## [Instruksi Tugas A]
Menurut dokumen sumber, standar apa yang makin mendesak untuk diterapkan pemerintah secara serius, dan terhadap produk apa khususnya?
## [Instruksi Tugas B]
Ringkas paragraf dalam dokumen sumber yang diawali "Fakta ini belum termasuk" menjadi daftar singkat tanpa menghilangkan fakta utamanya.

## [Dokumen Sumber]
+--

Fakta ini belum termasuk data monitoring rutin yang dimiliki oleh BBPOM, Dinas Kesehatan, Badan Ketahanan Pangan, LPPMHP, dan instansi terkaitnya lainnya yang secara rutin melakukan monitoring terhadap keamangan pangan di Provinsi Lampung. Masyarakat konsumen, selalu dihantui oleh bahan makanan dan produk olahan yang tidak sesuai dengan standar mutu dan keamanan pangan. 

 

Dengan kondisi ini semakin mendesak bagi pemerintah untuk serius menerapkan standar nasional Indonesia (SNI) khususnya terhadap produk-produk pangan yang beredar di masyarakat.

 

Standar Nasional Indonesia (SNI)

+--

## [Data Tersedia]

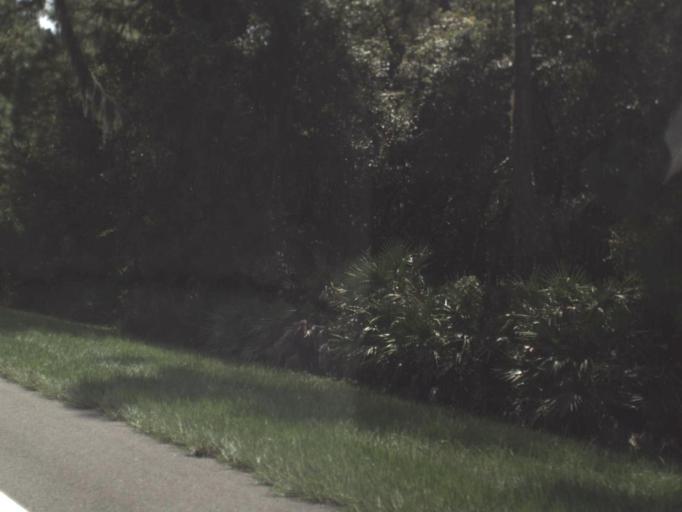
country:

+--

## [Jawaban Benar A]
Standar nasional Indonesia (SNI), khususnya terhadap produk-produk pangan yang beredar di masyarakat.

## [Jawaban Benar B]
- Fakta tersebut belum mencakup data monitoring rutin dari BBPOM, Dinas Kesehatan, Badan Ketahanan Pangan, LPPMHP, dan instansi terkait lainnya.
- Instansi-instansi itu rutin memantau keamanan pangan di Provinsi Lampung.
- Konsumen selalu dihantui bahan makanan dan produk olahan yang tidak memenuhi standar mutu dan keamanan pangan.